=== Section Start ===

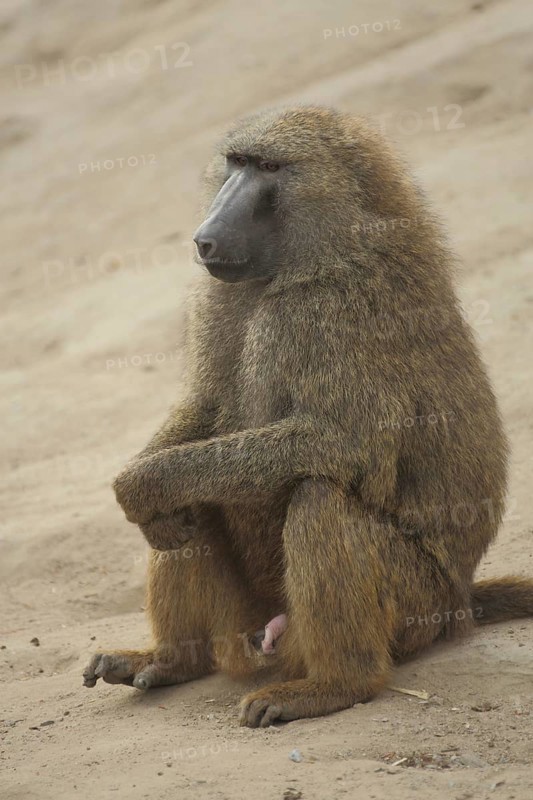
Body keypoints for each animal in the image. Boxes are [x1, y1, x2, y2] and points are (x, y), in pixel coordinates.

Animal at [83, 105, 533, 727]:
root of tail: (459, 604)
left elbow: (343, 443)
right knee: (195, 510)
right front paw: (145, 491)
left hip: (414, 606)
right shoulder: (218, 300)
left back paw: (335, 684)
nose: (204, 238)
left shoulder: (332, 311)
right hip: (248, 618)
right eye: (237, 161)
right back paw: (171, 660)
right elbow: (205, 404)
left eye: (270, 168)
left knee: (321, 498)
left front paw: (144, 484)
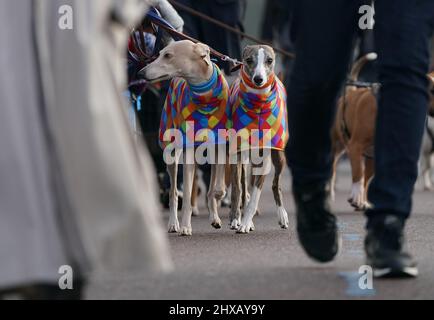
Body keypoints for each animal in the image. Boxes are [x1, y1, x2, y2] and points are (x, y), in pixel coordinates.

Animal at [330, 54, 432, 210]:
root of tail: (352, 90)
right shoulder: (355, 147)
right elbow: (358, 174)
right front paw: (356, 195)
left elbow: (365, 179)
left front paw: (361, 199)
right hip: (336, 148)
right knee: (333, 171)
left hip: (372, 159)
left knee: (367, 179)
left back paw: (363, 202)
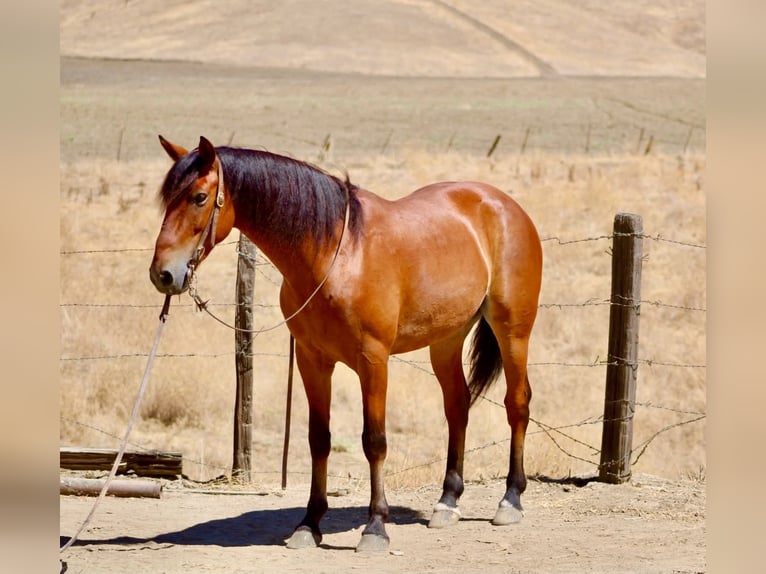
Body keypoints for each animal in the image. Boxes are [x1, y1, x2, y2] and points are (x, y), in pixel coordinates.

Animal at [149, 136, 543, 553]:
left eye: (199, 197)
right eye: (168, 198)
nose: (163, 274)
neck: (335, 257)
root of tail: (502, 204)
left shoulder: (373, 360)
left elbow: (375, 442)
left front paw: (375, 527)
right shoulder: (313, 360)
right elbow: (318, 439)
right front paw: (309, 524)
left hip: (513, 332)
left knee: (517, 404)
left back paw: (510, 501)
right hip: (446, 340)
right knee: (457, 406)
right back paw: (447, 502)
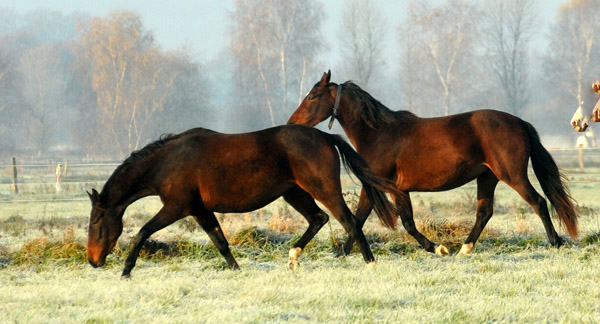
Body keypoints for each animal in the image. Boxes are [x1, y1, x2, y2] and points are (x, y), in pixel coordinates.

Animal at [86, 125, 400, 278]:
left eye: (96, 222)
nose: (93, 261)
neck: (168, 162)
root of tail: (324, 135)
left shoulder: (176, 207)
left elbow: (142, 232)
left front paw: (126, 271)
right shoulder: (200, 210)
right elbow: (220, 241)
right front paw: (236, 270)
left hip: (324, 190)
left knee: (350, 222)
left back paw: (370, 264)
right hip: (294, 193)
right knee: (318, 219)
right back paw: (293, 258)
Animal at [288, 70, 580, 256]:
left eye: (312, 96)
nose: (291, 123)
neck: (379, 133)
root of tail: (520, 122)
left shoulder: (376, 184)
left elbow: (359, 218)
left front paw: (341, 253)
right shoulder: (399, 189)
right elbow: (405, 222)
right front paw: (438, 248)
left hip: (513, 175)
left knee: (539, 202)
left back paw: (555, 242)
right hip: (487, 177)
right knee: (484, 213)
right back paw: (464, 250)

=== Section End ===

Task goal:
The listing above must be retyped word for word, without the pictures.

Solution for this problem:
Body keypoints for each animal in the image. Boxes are [x1, y1, x2, y2] and points are (x, y), in pixel coordinates.

Animal at [83, 105, 533, 727]:
root of tail: (459, 604)
left elbow: (343, 443)
right knee: (195, 510)
right front paw: (145, 491)
left hip: (414, 606)
right shoulder: (218, 300)
left back paw: (335, 684)
nose: (204, 238)
left shoulder: (332, 311)
right hip: (248, 618)
right eye: (237, 161)
right back paw: (171, 660)
right elbow: (205, 404)
left eye: (270, 168)
left knee: (321, 498)
left front paw: (144, 484)
Body keypoints for each animal in the image. Boxes are [x1, y1, x2, y2] and points are (x, y), in pixel coordinates.

Animal at [330, 54, 432, 210]:
root of tail: (352, 90)
right shoulder: (355, 147)
right elbow: (358, 174)
right front paw: (356, 195)
left elbow: (365, 179)
left front paw: (361, 199)
right hip: (336, 148)
right knee: (333, 171)
left hip: (372, 159)
left knee: (367, 179)
left back paw: (363, 202)
Body keypoints for each animal in the image. Boxes are [x1, y1, x2, y2] and points are (x, y), in pixel coordinates.

Animal at [149, 136, 543, 553]:
left eye: (199, 197)
right eye: (168, 198)
nose: (163, 274)
neck: (335, 257)
root of tail: (502, 204)
left shoulder: (373, 360)
left elbow: (375, 442)
left front paw: (375, 527)
right shoulder: (313, 360)
right elbow: (318, 439)
right front paw: (309, 524)
left hip: (513, 332)
left knee: (517, 404)
left back paw: (510, 501)
right hip: (446, 340)
right knee: (457, 406)
right back paw: (447, 502)
Body keypoints for each animal in the image. Boxes are [x1, y1, x2, y2] and points are (x, y), in pixel coordinates.

Animal at [86, 125, 400, 278]:
left eye: (96, 222)
nose: (93, 261)
neck: (168, 162)
root of tail: (324, 135)
left shoulder: (176, 207)
left elbow: (142, 232)
left front paw: (126, 271)
right shoulder: (200, 210)
right elbow: (220, 241)
right front paw: (236, 270)
left hip: (324, 190)
left knee: (350, 222)
left back paw: (370, 264)
right hip: (294, 193)
right knee: (318, 219)
right back paw: (293, 258)
Animal at [288, 70, 580, 256]:
left eye: (312, 96)
nose: (291, 123)
neck: (379, 133)
root of tail: (520, 122)
left shoulder: (376, 184)
left elbow: (359, 218)
left front paw: (341, 253)
right shoulder: (399, 189)
right elbow: (405, 222)
right front paw: (438, 248)
left hip: (513, 175)
left knee: (539, 202)
left back paw: (555, 242)
right hip: (487, 177)
right knee: (484, 213)
right back paw: (464, 250)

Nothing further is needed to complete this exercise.